KISS the Afterpay business model

Many actions are taken because they are easy. What did you last eat for lunch? How did you drive to where you are? What browser tabs are open? And ease is context-dependent. What is easy for one person may not be easy for another. 

Ease is a tool. Make it easier and people will do more of it. 

And it doesn’t have to be that easy: Framing makes comparisons better. Any fast associations will do.

The ‘buy now pay later’ company Afterpay succeeded for many reasons, one was a focus on ease. 

Easy for the consumers. Pay one-fourth now, then one-fourth every two weeks. That’s easy. There’s no consideration of credit card balances or APR. 

The terms also make it easy for the consumer to legitimize. If the offer was too good to be true consumers would sniff it out and balk at the purchase. 

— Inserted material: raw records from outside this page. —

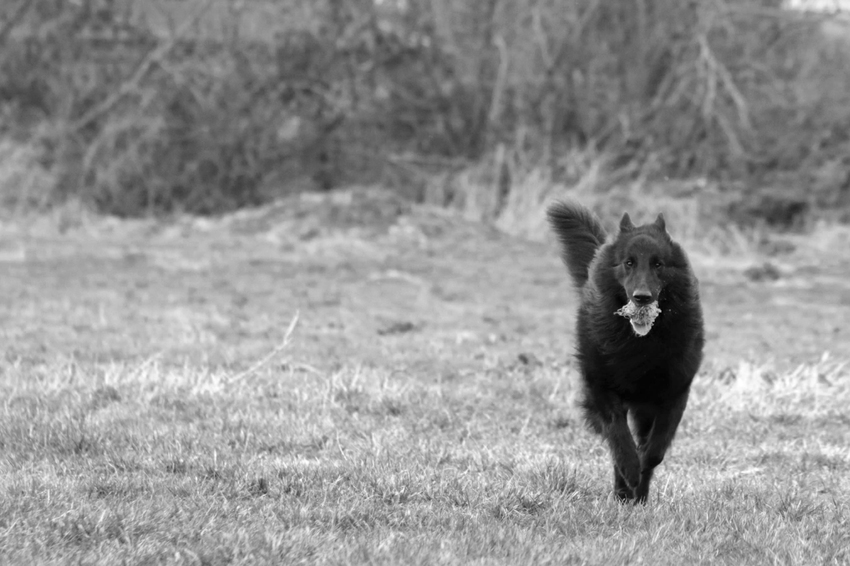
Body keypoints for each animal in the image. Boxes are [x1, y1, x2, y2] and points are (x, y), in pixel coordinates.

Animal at [547, 201, 704, 503]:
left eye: (658, 264)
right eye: (629, 262)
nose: (642, 297)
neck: (641, 343)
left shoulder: (674, 394)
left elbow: (655, 449)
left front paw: (641, 470)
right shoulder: (602, 389)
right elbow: (619, 437)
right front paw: (630, 470)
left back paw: (637, 495)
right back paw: (624, 491)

Easy for the merchants. Say you own a store. You hear about Afterpay. Wait! They charge, 4% of the transaction!?!?! Your store can’t afford that. 

So how did Afterpay make it easy? 

Merchants don’t have to handle the transaction costs (~1-2% anyway) or the chargebacks. They don’t have to worry about bounced checks or building out their own software. Afterpay increases total order size and serves as a marketplace. The deal was so good it was irresponsible not to be a customer

Easy for regulators. Every business exists within a system of rules. One of the largest agents in the system is the government. Relative to credit card companies, Afterpay has a consumer-friendly profile and consumers love it. 

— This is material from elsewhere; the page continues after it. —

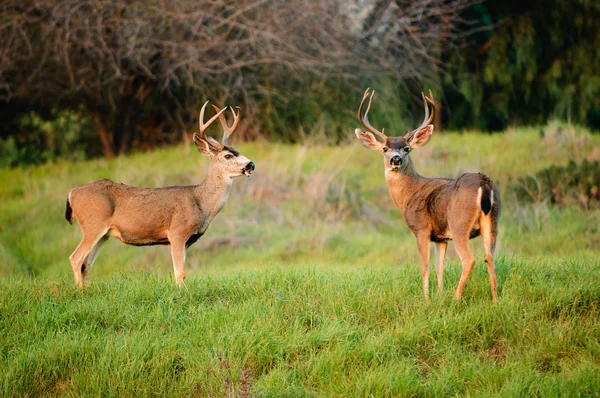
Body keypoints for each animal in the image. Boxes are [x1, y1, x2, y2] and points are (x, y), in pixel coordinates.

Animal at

BONUS: Easy for Afterpay. Yep. Afterpay made it easy on themselves too. Co-Founder Nick Molnar told people his ideal customer was someone buying a purple polka dot dress. This customer was fixed on the fashion and unlikely to miss a payment. 

Fashion customers also skew younger, are more open to options, and want creative financing. While Amazon is convenience shopping, Afterpay became experience shopping. 

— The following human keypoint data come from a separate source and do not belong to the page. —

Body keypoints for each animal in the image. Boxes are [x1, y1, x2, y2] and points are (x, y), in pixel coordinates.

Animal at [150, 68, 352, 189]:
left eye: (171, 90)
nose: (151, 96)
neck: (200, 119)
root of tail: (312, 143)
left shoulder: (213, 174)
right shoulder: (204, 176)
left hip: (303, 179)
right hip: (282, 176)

Afterpay found an opportunity by reshuffling the costs of doing business. Merchants do pay more per transaction but have more and higher transactions. Effectively Afterpay took money from the marketing and rent buckets and moved it to (their!) processing bucket. 

Within Afterpay, it is CAC reshuffling. If Afterpay is more lenient in approving customers, they have more loss. But they get more customers. Longtime users use Afterpay 29 times each year! While the fraud and loss figures increase the other forms of CAC do not.